Educação: de tititi a trololó

Lavagem cerebralNo final do século 19, logo após a proclamação da República, o nosso Prudente de Moraes foi indicado para assumir o governo de São Paulo, antes de ser eleito presidente da República, o primeiro civil. Poucos se lembram disso. Ou sabem. No entanto, o exemplo de estadista Prudente de Moraes mostrou-o tão logo assumiu o governo paulista, quando indicou a sua prioridade: a educação. Convocou Caetano de Campos para reestruturar e refundar o ensino de São Paulo e sua inspiração estava em Piracicaba, na pedagogia que Martha Watts infundira ao Colégio Piracicabano. Dessa pedagogia, nasceu a educação paulista, algumas décadas depois aprimorada por Lourenço Filho que viveu, aqui mesmo em Piracicaba, sua nova experiência educacional.

Educação, pois, é questão fundamental a que apenas estadistas dão prioridade, pois simples políticos interessam-se por obras vistosas e lucrativas, ao mesmo tempo que temem a inteligência, a cultura, o conhecimento. Para políticos, a educação do povo tem que ser mantida em baixo nível, pois povo educado é povo lúcido. E povo lúcido faz escolhas melhores, não se deixando enganar por efeitos pirotécnicos, por obras secundárias, pontes e viadutos, rodoaneis. Ora, estes podem ser importantes, mas se tornam absolutamente secundários quando realizados sob suspeitas e com dinheiro público que falta a setores vitais, como educação, saúde e segurança.

Ao início do governo de Fernando Henrique Cardoso, nos idos dos 1990, tive a honra de ser escolhido pelo CRUB (Conselho de Reitores das Universidades do Brasil) para redigir um texto que pudesse sintetizar o pensamento das universidades quanto à educação brasileira. Foi um dos mais árduos trabalhos a que fui exigido. E, no entanto, um dos mais preciosos em matéria de descobertas, de entendimento, de visão geral de um quadro que já se afigurava sombrio.
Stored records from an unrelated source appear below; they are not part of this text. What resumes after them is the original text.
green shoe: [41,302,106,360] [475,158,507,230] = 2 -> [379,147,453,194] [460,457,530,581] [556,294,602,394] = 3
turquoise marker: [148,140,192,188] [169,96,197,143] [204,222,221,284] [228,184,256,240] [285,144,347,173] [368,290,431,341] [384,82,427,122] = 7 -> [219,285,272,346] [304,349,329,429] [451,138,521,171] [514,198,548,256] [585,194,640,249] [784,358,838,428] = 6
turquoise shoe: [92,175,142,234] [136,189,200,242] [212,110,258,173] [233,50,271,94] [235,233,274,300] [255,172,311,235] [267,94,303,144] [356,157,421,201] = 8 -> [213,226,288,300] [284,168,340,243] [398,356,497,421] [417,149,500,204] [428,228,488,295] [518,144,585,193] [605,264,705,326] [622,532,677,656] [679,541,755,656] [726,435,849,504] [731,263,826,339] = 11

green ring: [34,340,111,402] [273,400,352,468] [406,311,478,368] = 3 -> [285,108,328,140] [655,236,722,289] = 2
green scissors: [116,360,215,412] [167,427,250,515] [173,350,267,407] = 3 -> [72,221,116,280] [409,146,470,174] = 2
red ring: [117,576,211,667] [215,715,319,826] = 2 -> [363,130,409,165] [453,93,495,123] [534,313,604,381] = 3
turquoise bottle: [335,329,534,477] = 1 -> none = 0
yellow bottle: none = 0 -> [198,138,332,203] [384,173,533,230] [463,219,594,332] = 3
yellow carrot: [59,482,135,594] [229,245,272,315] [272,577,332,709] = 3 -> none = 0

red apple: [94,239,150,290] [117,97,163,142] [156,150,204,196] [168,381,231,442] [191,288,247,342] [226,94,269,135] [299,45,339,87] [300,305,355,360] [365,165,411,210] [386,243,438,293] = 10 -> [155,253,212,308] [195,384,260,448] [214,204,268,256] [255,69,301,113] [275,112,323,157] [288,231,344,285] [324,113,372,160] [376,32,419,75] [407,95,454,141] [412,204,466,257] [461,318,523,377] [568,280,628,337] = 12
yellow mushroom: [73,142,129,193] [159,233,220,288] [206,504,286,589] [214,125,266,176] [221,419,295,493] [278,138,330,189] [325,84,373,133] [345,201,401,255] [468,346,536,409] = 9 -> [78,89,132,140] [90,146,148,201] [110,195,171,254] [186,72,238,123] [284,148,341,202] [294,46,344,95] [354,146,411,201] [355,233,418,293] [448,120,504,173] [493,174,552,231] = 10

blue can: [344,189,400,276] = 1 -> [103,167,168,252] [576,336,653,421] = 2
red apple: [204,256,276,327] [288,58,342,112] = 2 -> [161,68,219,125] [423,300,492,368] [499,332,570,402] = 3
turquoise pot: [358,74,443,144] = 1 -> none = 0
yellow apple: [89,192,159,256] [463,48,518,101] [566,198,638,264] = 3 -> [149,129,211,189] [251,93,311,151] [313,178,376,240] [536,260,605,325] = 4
Reitores das universidades federais, estaduais, públicas, comunitárias, particulares, confessionais, todos eles manifestaram preocupações e temores. A exceção ficava por conta das universidades particulares, entusiasmadas com o descalabro da educação, desmontada pelo governo federal. O recado que as demais enviavam a Fernando Henrique era de temor e de advertência: haveria o colapso na educação, a começar do ensino básico. Aconteceu.

São Paulo, se foi pioneiro com Prudente de Moraes e continuou desfraldando a bandeira da educação por muitas décadas, vive esse colapso, apesar de suas estradas, viadutos, pontes, obras que não disfarçam o caos educacional, a tragédia na saúde, as visões dantescas de cidades inteiras levadas por enchentes e descuidos administrativos. Em política, há a velha pergunta de Harold Lassewll: “Política: quem ganha o que, quando, como?” A resposta está sempre na análise de obras físicas, vultosas, nas secretarias e ministérios de obras públicas. Quanto à educação, não há a mesma pergunta, porque o único a ganhar seria o povo e, portanto, o único também a perder.

No final do governo de Fernando Henrique Cardoso, alguém com boa memória haverá de se lembrar que José Serra, já candidato, dizia que o Brasil batia às portas do FMI “porque a vaca estava indo para o brejo.” Fernando Henrique, a seus opositores, dizia que protestos e queixas e reclamações não passavam de tititi e de nhenhenhém. Deu no que deu, na derrota implacável, na vitória do povo, numa mudança de rumos para o Brasil que, apesar de ainda com graves problemas, começou a trilhar um caminho sem volta.

Agora, com a justa, justíssima greve dos professores, José Serra, discípulo bem amado de Fernando Henrique, repete o que lhe ensinou o mestre: “Trata-se de trololó dos professores.” O desrespeito corresponde ao menosprezo que se tem dado à educação, numa política desastrosa que está mais ensinando adolescentes a apertar parafusos do que a pensar, mais mecanicismo do que humanismo, mais mão de obra para o mercado do que formação espiritual, física e moral de nossos futuros líderes. O tititi e o nhenhenhém de Fernando Henrique tiveram respostas nas urnas. O tempo dirá o que pensa a população em relação ao trololó de José Serra. Aliás, filosofia que, nas cidades governadas pelo tucanato, se repete como que numa cartilha: grandes e rentáveis obras materiais, desprezo aos fundamentos básicos do povo: educação, saúde, segurança. Bom dia.